Test 5 test result names - Aether, Chaos, Chronos, Oranos, Hemera, Nyx
Aether - Air God of the Upper Atmosphere.
The son of EREBUS and NYX, he looks after the air the Gods breathe. Not the polluted old rubbish we have to put up with; this is the Supergrade 5 Godstar variety. Very invigorating.
AETHER floats above AER and is illuminated with Heavenly light. He's a very bright lad, and even on the clearest day we only see the merest trace of his splendor as it filters down to us.
At night his mother NYX draws the curtains and the gloom of EREBUS descends upon the world. When morning comes, his sister HEMERA wafts away the murky mists and his radiant glow is seen again.
Attempts to discover traces of the aether on Earth were carried out by Michelson and Morley in a famous experiment of 1887. Did they find any? Nope. This non-result led directly to Einstein's Theory of Relativity, but dashed their hopes of selling bottled aether to the physics community. (godchecker.com)
Chaos - the void which came into being before anything else.
Some say that Chaos was born from Mist, and that Mist was the first to exist. Others affirm that Chaos is not a void, but a rough unordered mass of things. It is also asserted that Chaos existed from the beginning, together with Nyx, Erebus (Darkness of the Underworld), and Tartarus, and consequently they consider Chaos to be as Nyx and Erebus: one of "the powers below the ground".
It is told that during the war between the TITANS and the OLYMPIANS, the fight came to such a degree of intensity that an amazing heat seized Chaos. (homepage.mac.com)
Chaos is also Goddess of Emptiness and Confusion. She is the gaping shapeless void who gave birth to the universe. (godchecker.com)
Chronos - said to be the personification of time. His name actually means "time," and is alternatively spelled Khronos (transliteration of the Greek) or Chronus (Latin version). Not to be confused with Cronus, a Titan.
Chronos was imagined as an incorporeal god, serpentine in form, with three heads—that of a man, a bull, and a lion. He and his consort, serpentine Ananke (Inevitability), circled the primal world-egg in their coils and split it apart to form the ordered universe of earth, sea and sky.
He was depicted in Greco-Roman mosaics as a man turning the Zodiac Wheel.
Rick note - Ben anyone?
Chronos is usually portrayed through an old, wise man with a long, gray beard, such as "Father Time." (Wiki)
□ □ □ □ □ □ □
WORK TO COMPLETE >>
According to the notes on Greek primordial gods, what three heads was Chronos imagined to have?

(Collected data entries)
□ □ □ □ □ □ □
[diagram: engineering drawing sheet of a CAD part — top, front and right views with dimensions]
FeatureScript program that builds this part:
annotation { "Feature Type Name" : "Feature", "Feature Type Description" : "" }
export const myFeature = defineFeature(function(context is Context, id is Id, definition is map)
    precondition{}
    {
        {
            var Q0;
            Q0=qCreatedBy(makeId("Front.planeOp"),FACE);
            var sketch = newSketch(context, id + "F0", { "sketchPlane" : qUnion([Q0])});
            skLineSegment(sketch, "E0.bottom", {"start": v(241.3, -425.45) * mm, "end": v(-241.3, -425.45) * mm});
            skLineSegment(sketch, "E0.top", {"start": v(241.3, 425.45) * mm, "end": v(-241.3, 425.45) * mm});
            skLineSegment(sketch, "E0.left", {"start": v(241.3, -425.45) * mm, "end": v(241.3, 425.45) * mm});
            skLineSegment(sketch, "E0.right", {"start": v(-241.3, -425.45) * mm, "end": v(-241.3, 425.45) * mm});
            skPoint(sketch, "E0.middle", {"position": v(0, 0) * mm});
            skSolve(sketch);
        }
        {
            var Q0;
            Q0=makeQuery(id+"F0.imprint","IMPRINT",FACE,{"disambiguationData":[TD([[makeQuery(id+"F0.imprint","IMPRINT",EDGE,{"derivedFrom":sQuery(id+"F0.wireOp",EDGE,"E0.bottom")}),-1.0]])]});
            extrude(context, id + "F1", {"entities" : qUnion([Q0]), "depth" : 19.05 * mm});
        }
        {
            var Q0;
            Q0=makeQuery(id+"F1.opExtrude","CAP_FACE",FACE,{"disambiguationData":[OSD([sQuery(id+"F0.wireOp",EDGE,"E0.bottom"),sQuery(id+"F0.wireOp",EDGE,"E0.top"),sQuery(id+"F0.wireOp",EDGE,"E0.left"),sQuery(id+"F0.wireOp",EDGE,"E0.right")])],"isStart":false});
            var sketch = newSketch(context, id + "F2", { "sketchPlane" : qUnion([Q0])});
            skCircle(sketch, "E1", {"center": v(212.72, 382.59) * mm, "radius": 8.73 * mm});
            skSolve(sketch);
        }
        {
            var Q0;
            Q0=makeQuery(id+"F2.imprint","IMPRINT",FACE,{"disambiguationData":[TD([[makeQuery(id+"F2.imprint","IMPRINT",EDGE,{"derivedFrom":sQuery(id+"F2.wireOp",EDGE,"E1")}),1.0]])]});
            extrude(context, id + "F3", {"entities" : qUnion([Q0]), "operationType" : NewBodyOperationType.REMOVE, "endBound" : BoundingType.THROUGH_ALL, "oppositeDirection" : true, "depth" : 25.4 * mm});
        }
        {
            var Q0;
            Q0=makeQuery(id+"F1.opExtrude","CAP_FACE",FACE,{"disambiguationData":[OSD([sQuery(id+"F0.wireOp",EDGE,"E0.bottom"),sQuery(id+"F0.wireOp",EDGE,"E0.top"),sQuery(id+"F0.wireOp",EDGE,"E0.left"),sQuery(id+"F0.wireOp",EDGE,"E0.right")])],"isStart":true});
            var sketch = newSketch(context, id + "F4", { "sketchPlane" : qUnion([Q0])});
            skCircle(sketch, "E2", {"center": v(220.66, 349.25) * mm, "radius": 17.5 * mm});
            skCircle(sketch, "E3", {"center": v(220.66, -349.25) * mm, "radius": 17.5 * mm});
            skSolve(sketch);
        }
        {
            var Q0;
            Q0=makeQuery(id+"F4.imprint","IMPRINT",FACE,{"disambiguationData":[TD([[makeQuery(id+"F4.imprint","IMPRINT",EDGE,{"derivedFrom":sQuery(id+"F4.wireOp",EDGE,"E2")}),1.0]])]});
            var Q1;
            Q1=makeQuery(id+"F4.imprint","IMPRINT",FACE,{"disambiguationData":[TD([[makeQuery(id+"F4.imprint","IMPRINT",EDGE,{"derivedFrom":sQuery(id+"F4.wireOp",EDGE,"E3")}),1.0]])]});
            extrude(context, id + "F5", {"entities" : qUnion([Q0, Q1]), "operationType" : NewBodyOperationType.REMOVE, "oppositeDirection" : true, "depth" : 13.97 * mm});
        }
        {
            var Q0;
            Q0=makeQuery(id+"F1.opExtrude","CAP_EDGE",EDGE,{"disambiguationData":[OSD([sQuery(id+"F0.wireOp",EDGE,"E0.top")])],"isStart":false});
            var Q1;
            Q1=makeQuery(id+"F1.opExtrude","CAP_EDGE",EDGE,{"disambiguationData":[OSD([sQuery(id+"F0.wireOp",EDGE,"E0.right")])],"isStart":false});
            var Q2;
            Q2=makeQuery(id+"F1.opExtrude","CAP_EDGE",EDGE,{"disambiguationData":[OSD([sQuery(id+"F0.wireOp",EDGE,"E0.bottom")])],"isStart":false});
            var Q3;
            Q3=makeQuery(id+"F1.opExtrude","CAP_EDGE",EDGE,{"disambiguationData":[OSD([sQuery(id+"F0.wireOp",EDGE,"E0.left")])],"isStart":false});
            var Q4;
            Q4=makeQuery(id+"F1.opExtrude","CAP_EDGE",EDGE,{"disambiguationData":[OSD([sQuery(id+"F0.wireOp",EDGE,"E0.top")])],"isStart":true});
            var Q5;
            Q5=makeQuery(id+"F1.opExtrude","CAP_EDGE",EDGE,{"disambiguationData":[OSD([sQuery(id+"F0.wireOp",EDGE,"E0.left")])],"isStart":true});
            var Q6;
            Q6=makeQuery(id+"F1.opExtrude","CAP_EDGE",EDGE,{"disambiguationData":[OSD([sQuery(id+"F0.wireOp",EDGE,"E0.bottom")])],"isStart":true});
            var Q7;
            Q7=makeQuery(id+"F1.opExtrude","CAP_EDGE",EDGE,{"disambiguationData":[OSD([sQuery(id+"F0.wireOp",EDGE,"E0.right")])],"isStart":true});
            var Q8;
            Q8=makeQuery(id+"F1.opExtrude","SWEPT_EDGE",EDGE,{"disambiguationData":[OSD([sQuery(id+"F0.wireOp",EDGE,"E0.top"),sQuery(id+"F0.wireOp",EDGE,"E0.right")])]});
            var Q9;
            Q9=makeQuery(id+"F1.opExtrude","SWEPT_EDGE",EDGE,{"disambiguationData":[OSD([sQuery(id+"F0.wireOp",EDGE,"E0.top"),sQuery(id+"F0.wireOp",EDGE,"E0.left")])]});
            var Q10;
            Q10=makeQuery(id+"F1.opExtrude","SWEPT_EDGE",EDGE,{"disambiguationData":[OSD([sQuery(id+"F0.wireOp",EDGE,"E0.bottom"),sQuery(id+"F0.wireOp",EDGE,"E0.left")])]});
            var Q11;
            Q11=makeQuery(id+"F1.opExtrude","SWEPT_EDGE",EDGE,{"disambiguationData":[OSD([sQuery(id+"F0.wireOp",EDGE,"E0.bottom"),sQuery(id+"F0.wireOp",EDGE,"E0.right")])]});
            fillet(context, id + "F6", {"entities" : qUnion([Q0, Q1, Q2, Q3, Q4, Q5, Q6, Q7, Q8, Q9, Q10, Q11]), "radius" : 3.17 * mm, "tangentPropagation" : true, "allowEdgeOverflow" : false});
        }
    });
□ □ □ □ □ □ □
RESPONSE TO THE TASK >>
A man's, a bull's, and a lion's.